Setting up environment and installing packages:
conda create -n dstc12 python=3.11
conda activate dstc12
pip install -r requirements.txt --no-cache-dir
. ./set_paths.sh
Running theme detection
python scripts/run_theme_detection.py <dataset_file> <preferences_file> <result_dataset_with_predictions_file>
e.g. for Banking:
python scripts/run_theme_detection.py \
    dstc12-data/AppenBanking/all.jsonl \
    dstc12-data/AppenBanking/preference_pairs.json \
    appen_banking_predicted.jsonl
Running evaluation:
python scripts/run_evaluation.py <ground_truth_file> <predictions_file>
Some parts of logic used in this baseline use an LLM being run locally:
- theme labeling in run_theme_detection.py
- evaluation of theme labels against the Theme Label Guideline
We use lmsys/vicuna-13b-v1.5 by default which we tested on 4x Nvidia V100's (16GB each).
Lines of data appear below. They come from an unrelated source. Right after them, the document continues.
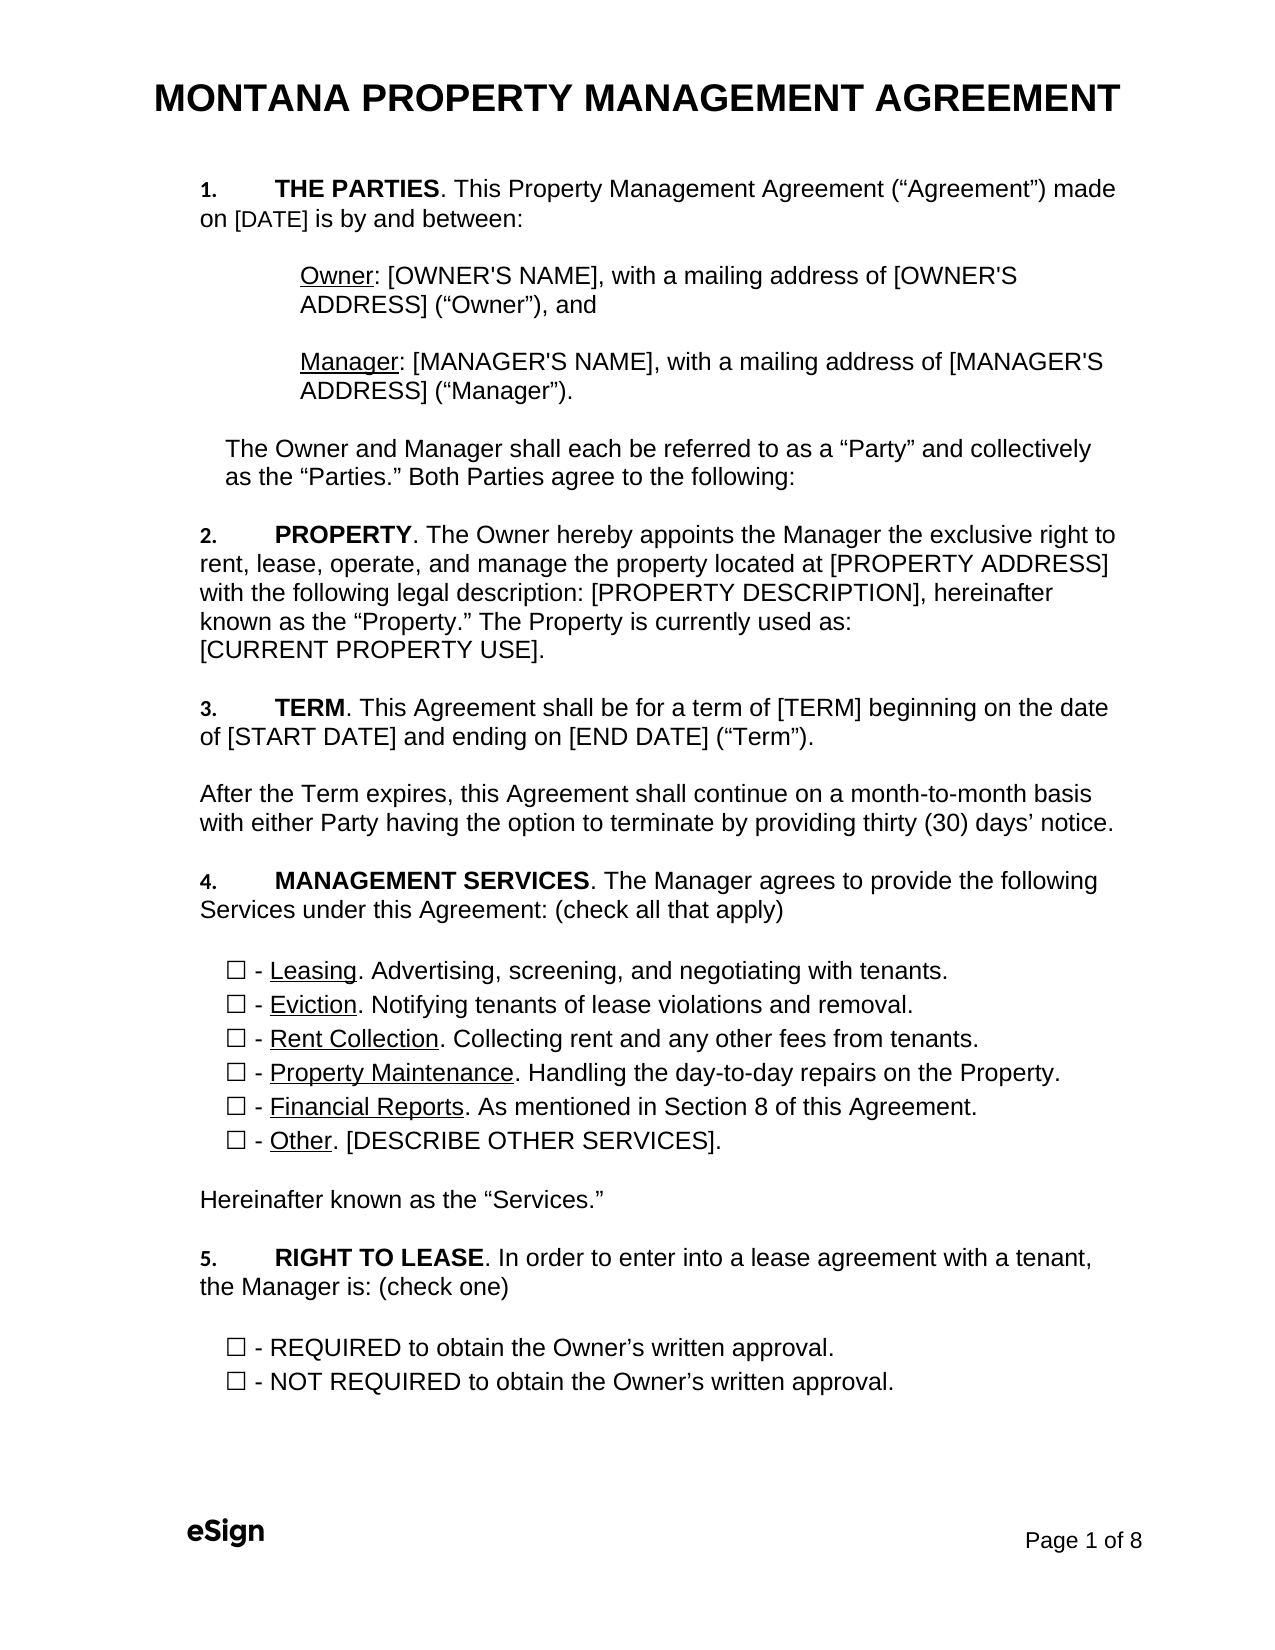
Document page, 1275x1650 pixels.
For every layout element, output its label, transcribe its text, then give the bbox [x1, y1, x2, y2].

list TERM. This Agreement shall be for a term of [TERM] beginning on the date of [START DATE] and ending on [END DATE] (“Term”). [199, 693, 1125, 751]
list ☐ - NOT REQUIRED to obtain the Owner’s written approval. [225, 1364, 1125, 1398]
text After the Term expires, this Agreement shall continue on a month-to-month basis with either Party having the option to terminate by providing thirty (30) days’ notice. [199, 779, 1125, 837]
list Manager: [MANAGER'S NAME], with a mailing address of [MANAGER'S ADDRESS] (“Manager”). [300, 347, 1125, 405]
list MANAGEMENT SERVICES. The Manager agrees to provide the following Services under this Agreement: (check all that apply) [199, 866, 1125, 923]
text ☐ - Eviction. Notifying tenants of lease violations and removal. [225, 986, 1125, 1020]
list RIGHT TO LEASE. In order to enter into a lease agreement with a tenant, the Manager is: (check one) [199, 1243, 1125, 1301]
text [CURRENT PROPERTY USE]. [199, 635, 1125, 664]
text ☐ - Property Maintenance. Handling the day-to-day repairs on the Property. [225, 1054, 1125, 1088]
text ☐ - Rent Collection. Collecting rent and any other fees from tenants. [225, 1020, 1125, 1054]
text ☐ - Other. [DESCRIBE OTHER SERVICES]. [225, 1123, 1125, 1157]
text MONTANA PROPERTY MANAGEMENT AGREEMENT [150, 75, 1125, 119]
list PROPERTY. The Owner hereby appoints the Manager the exclusive right to rent, lease, operate, and manage the property located at [PROPERTY ADDRESS] with the following legal description: [PROPERTY DESCRIPTION], hereinafter known as the “Property.” The Property is currently used as: [199, 520, 1125, 635]
list THE PARTIES. This Property Management Agreement (“Agreement”) made on [DATE] is by and between: [199, 174, 1125, 232]
text ☐ - Financial Reports. As mentioned in Section 8 of this Agreement. [225, 1088, 1125, 1123]
text Hereinafter known as the “Services.” [199, 1185, 1125, 1214]
list ☐ - REQUIRED to obtain the Owner’s written approval. [225, 1329, 1125, 1364]
list Owner: [OWNER'S NAME], with a mailing address of [OWNER'S ADDRESS] (“Owner”), and [300, 261, 1125, 318]
text The Owner and Manager shall each be referred to as a “Party” and collectively as the “Parties.” Both Parties agree to the following: [225, 433, 1125, 491]
text ☐ - Leasing. Advertising, screening, and negotiating with tenants. [225, 952, 1125, 986]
Please feel free to use a locally run model or an API that works best for you. In case of any questions, please feel free to contact the organizers e.g. via Github issues.
If you make use of the data or the findings shared here, please consider citing our work:
@inproceedings{shalyminov2025controllable,
  title = {Controllable Conversational Theme Detection Track at DSTC 12},
  author = {Shalyminov, Igor and Su, Hang and Vincent, Jake and Singh, Siffi and Cai, Jason and Gung, James and Shu, Raphael and Mansour, Saab},
  booktitle = {Proceedings of the Twelfth Dialog System Technology Challenge},
  year = {2025}
}See CONTRIBUTING for more information.
This library is licensed under the CC-BY-NC-4.0 License.